Jeanie Laughed

Jeanie Bueller may have finally gotten the last laugh on Mr. Rooney and her brother Ferris.

Recently two Third Circuit panels handed down polar opposite decisions with respect to students and the First Amendment. One case is Layshock v. Hermitage School District, and the other case is J.S. v. Blue Mountain School District.

Substantially similar facts in both cases involved student speech on social networking sites resulting in severe school sanctions. Any reasonable principal would take offense at the speech. But as sure as these students live under their parents' roofs, it should be equally obvious that the school officials clearly exceeded their authority in punishing these students for off-campus speech using private property. The First Amendment precedent, at least from the Supreme Court, does not appear to deal with facts like these. Rather, the case law appears to involve penalties for student speech while on campus. Furthermore, from a more general position, the law vests school officials with power, but that power should be limited to their official school duties.
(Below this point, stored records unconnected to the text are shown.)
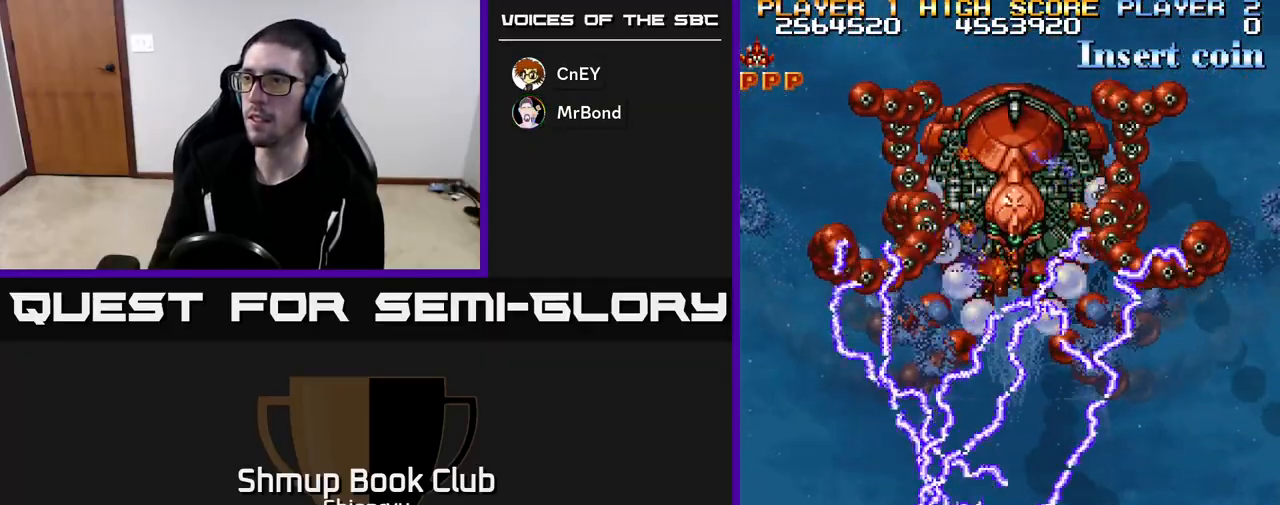
{"buttons": ["R2"], "left_stick": "center", "events": []}
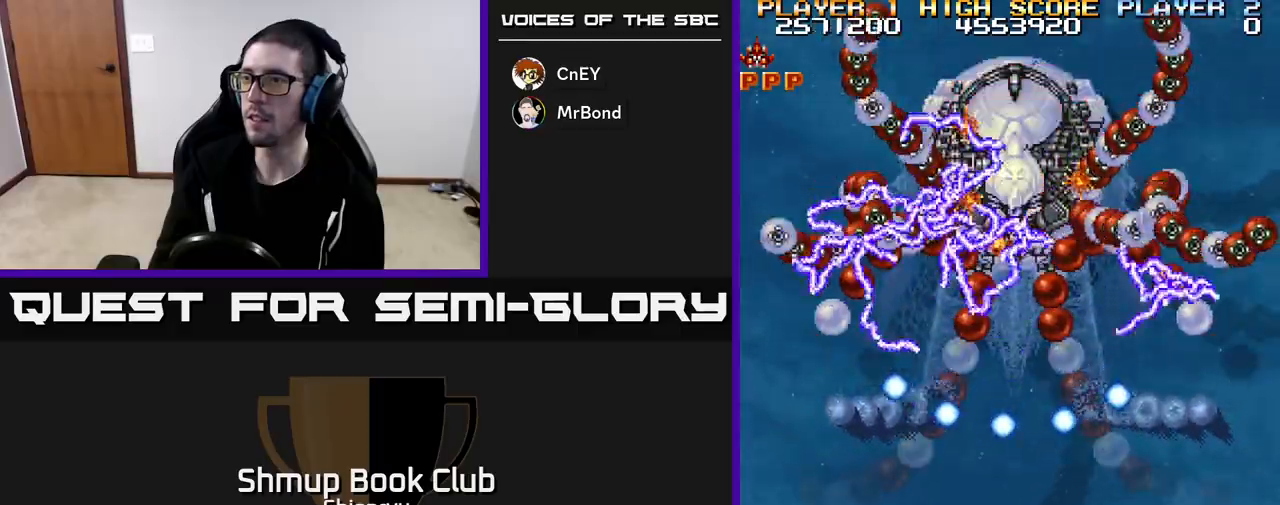
{"buttons": ["R2"], "left_stick": "center", "events": [[100, "DPAD_RIGHT", "down"], [167, "DPAD_RIGHT", "up"]]}
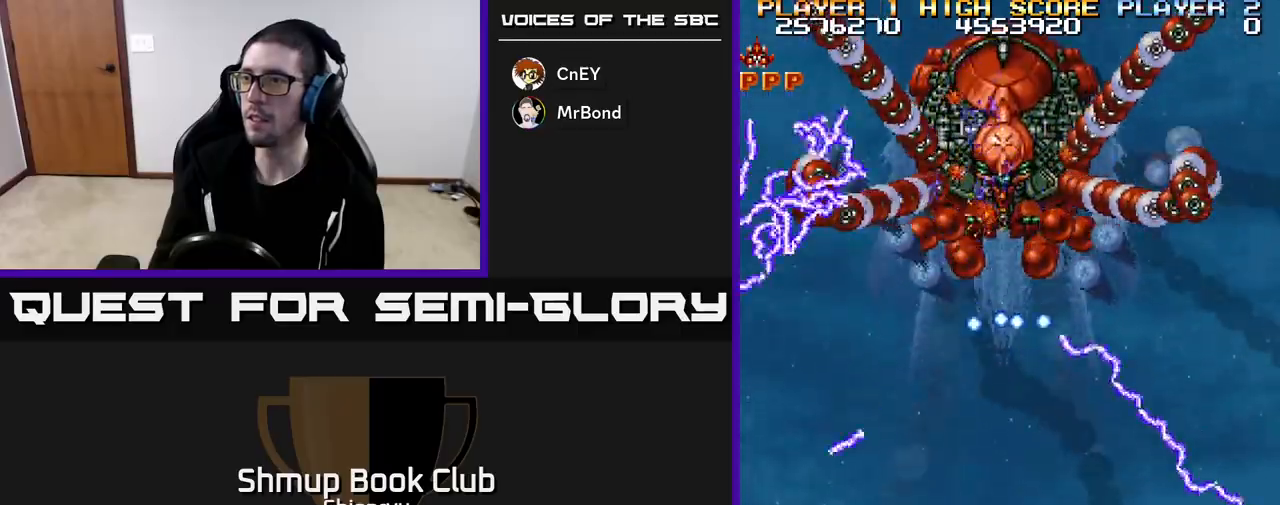
{"buttons": ["R2"], "left_stick": "center", "events": []}
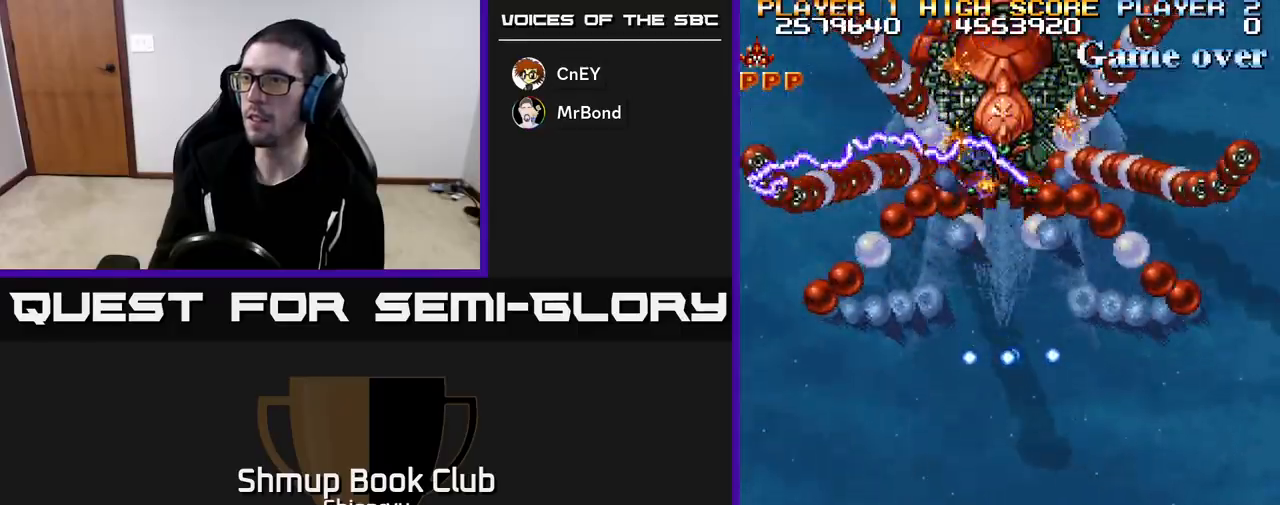
{"buttons": ["R2"], "left_stick": "center", "events": []}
The problem here extends beyond the disparate results. Lawyers rely on precedent not only to litigate disputes, but also to help clients plan for the future. The divergent opinions involved here will impair lawyers in both situations. Perhaps of greater concern to the Third Circuit, the results will hamper judges from reaching consistent results. Therefore, the Third Circuit should rehear these controversies.

3rd Circuit Asked to Clarify Student Internet Speech Cases

And now for some lighter fare . . .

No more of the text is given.